Chad L. Pope, Michael J. Lineberry
Nuclear Technology | Volume 182 | Number 3 | June 2013 | Pages 335-348
Technical Paper | Radiation Transport and Protection/Radioisotopes | doi.org/10.13182/NT13-A16983
Articles are hosted by Taylor and Francis Online.
This paper compares measured results with simulation results of neutron beam transmission through an irradiated fuel assembly. The main objective of the comparison is to establish the technical foundation for using Monte Carlo simulation to evaluate the feasibility of using neutron computed tomography for irradiated fuel assembly inspection. The measured results were obtained from an irradiated fuel assembly from the Experimental Breeder Reactor II (EBR-II), and the neutron beam was produced by the Argonne National Laboratory Neutron Radiography Reactor (NRAD). The measurements consist of a projection profile representing the relative neutron beam attenuation at a specific fuel assembly axial elevation obtained from digitized neutron radiography film.

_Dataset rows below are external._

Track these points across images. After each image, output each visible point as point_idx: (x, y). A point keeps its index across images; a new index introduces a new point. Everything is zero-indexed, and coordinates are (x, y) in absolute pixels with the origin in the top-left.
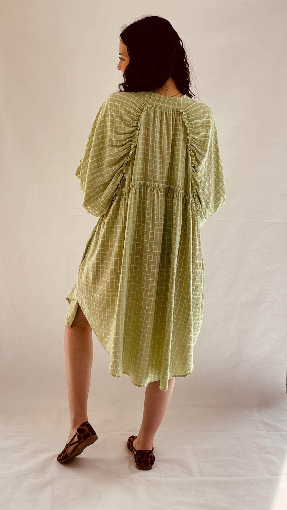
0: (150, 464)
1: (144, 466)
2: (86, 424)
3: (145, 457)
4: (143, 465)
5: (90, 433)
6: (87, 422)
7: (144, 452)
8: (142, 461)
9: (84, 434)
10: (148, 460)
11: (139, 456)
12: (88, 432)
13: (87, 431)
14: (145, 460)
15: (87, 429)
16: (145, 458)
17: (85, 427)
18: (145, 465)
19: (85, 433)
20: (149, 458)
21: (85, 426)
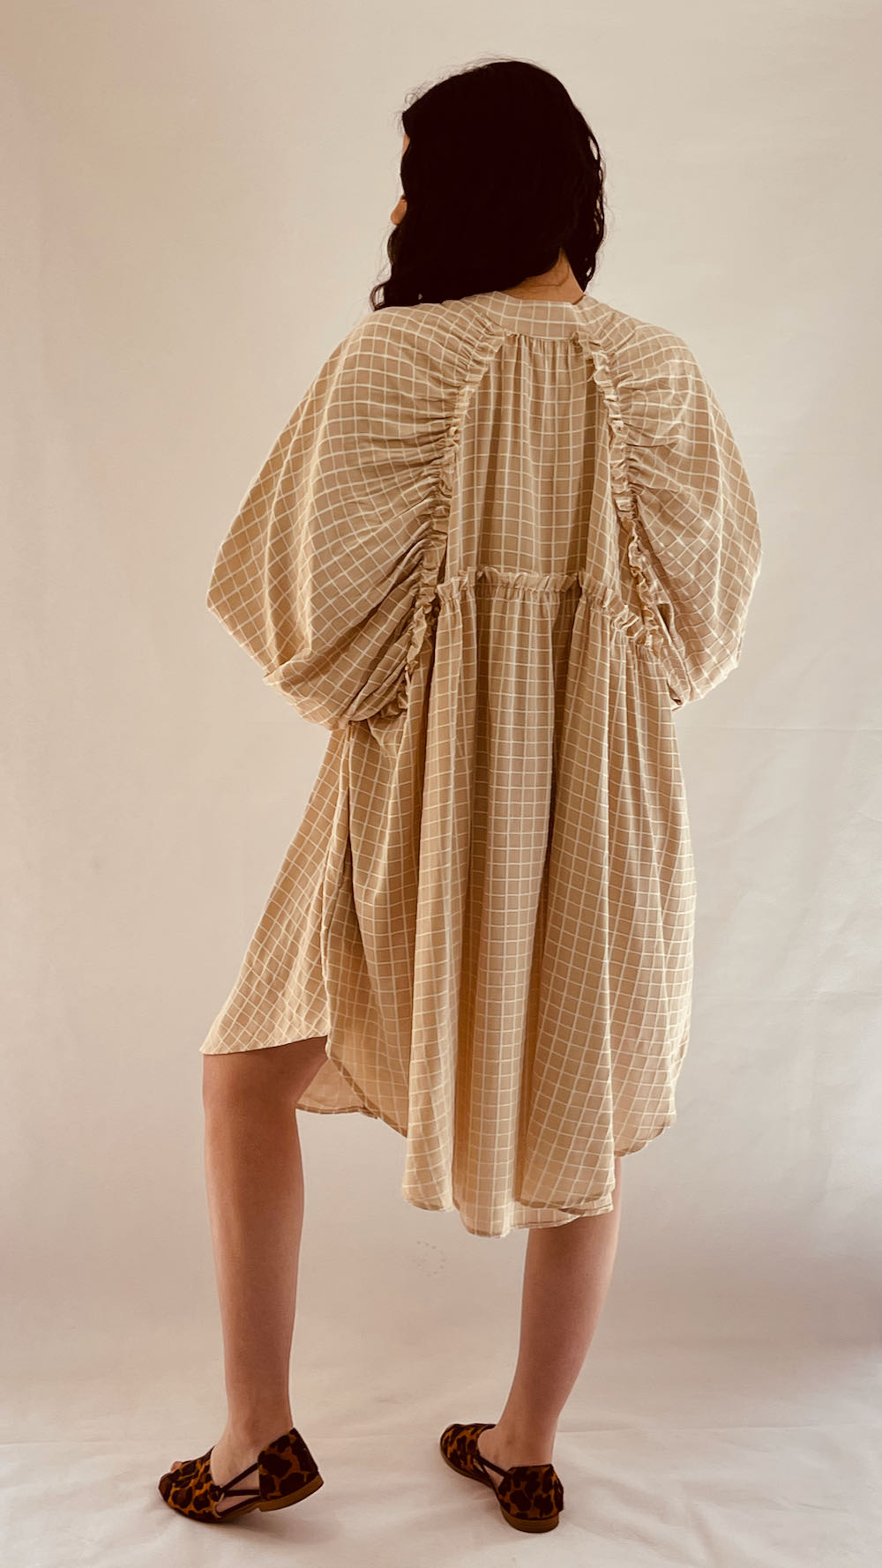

Simulation of the neutron beam and fuel assembly was performed using the Monte Carlo code MCNP5. Results presented include the measured beam attenuation projection profile, simulated neutron beam attenuation projection profiles, parametric study of simulation results, and comparison of the projection results. Comparison of the radiography-based measurement with the simulation results shows good agreement, thereby confirming that Monte Carlo simulation of neutron transmission through an irradiated fuel assembly using MCNP5 is a reliable method for evaluating the use of neutron computed tomography as a means of inspecting irradiated fuel assemblies.